The development of the OpenDML Project derives from the accumulated knowledge of several major publications by researchers in Dengue analytics as well as those actively working in other fields with data manipulation. Each contribution plays a significant role in their own right, therefore listed below are the overviews of the research done in each publication as well as their significance in the expansion of OpenDML :
The purpose of this study was to develop a dengue forecasting model that would provide early warning of a dengue outbreak several months in advance to allow sufficient time for effective control to be implemented. The researchers constructed a statistical model using weekly mean temperature and rainfall. This involved 1) identifying the optimal lag period for forecasting dengue cases; 2) developing the model that described past dengue distribution patterns; 3) performing sensitivity tests to analyze whether the selected model could detect actual outbreaks. The study also used the selected model to forecast dengue cases from 2011–2012 using weather data alone. The model exhibits high sensitivity in distinguishing between an outbreak and a non-outbreak.
Among the relevant features were the study conducted on annual cumulative rainfall (mm), mean temperature (c) and its correlation between succeeding Dengue cases throughout a period of 10 years.
Valuable insight from this study can be used for real-life accuracy of the simulation data used in OpenDML. Also, defining predictor variables for outbreaks may become more precise.
Example of linear correlations in the study
Another key aspect is the influence of past outbreaks on the number of current cases. Though still in its conceptual phase, we are likely to adopt an
autoregressive model to account for the serial relationship between past and present instances in data.

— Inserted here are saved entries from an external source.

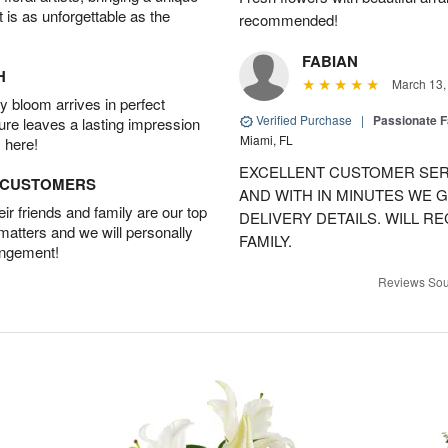
t is as unforgettable as the
recommended!
FABIAN
H
March 13,
 bloom arrives in perfect
Verified Purchase
|
Passionate 
ture leaves a lasting impression
Miami, FL
 here!
EXCELLENT CUSTOMER SER
D CUSTOMERS
AND WITH IN MINUTES WE G
r friends and family are our top
DELIVERY DETAILS. WILL 
 matters and we will personally
FAMILY.
angement!
Reviews Sou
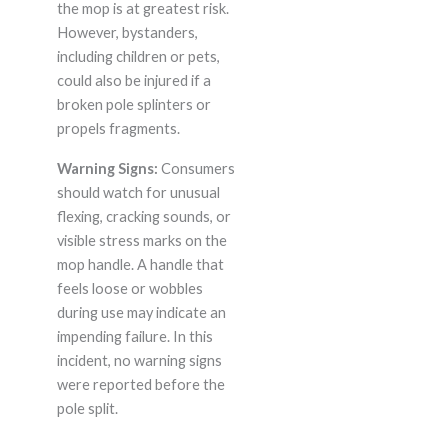
the mop is at greatest risk.
However, bystanders,
including children or pets,
could also be injured if a
broken pole splinters or
propels fragments.
Warning Signs:
Consumers
should watch for unusual
flexing, cracking sounds, or
visible stress marks on the
mop handle. A handle that
feels loose or wobbles
during use may indicate an
impending failure. In this
incident, no warning signs
were reported before the
pole split.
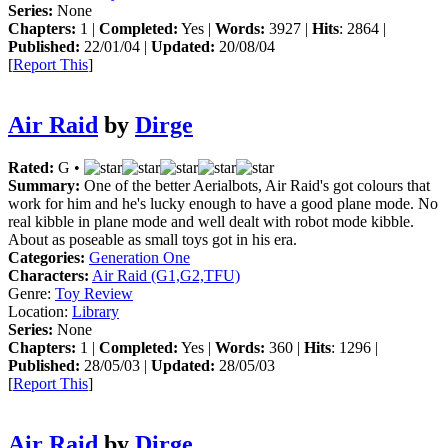
Series:
None
Chapters:
1 |
Completed:
Yes |
Words:
3927 |
Hits
: 2864 |
Published:
22/01/04 |
Updated:
20/08/04
[
Report This
]
Air Raid
by
Dirge
Rated:
G •
Summary:
One of the better Aerialbots, Air Raid's got colours that
work for him and he's lucky enough to have a good plane mode. No
real kibble in plane mode and well dealt with robot mode kibble.
About as poseable as small toys got in his era.
Categories:
Generation One
Characters:
Air Raid (G1,G2,TFU)
Genre:
Toy Review
Location:
Library
Series:
None
Chapters:
1 |
Completed:
Yes |
Words:
360 |
Hits
: 1296 |
Published:
28/05/03 |
Updated:
28/05/03
[
Report This
]
Air Raid
by
Dirge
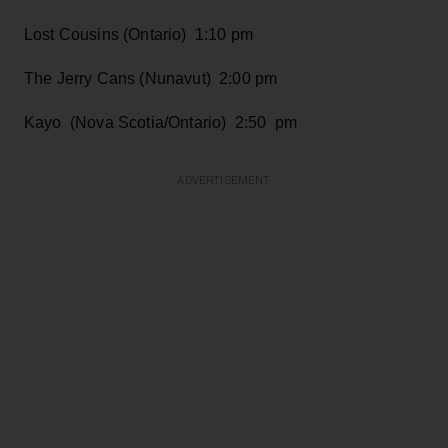
Lost Cousins (Ontario) 1:10 pm
The Jerry Cans (Nunavut) 2:00 pm
Kayo (Nova Scotia/Ontario) 2:50 pm
ADVERTISEMENT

This study describes a novel prediction method utilizing Fuzzy Association Rule Mining to extract relationships between clinical, meteorological, climatic, and socio-political data from Peru. These relationships are in the form of rules. The best set of rules is automatically chosen and forms a classifier. That classifier is then used to predict future dengue incidence as either HIGH (outbreak) or LOW (no outbreak), where these values are defined as being above and below the mean previous dengue incidence plus two standard deviations, respectively.
By this study's findings on the correlation of seroprevalence (levels of pathogen in a population) as well as vector habitat characteristics on outbreak frequency, we are able to deduce the appropriate methods used to define predictor variables. The study also provides us with Dengue case data from the Peruvian Ministry of Health as a reference guide for the actual model constructed from the predictor variables.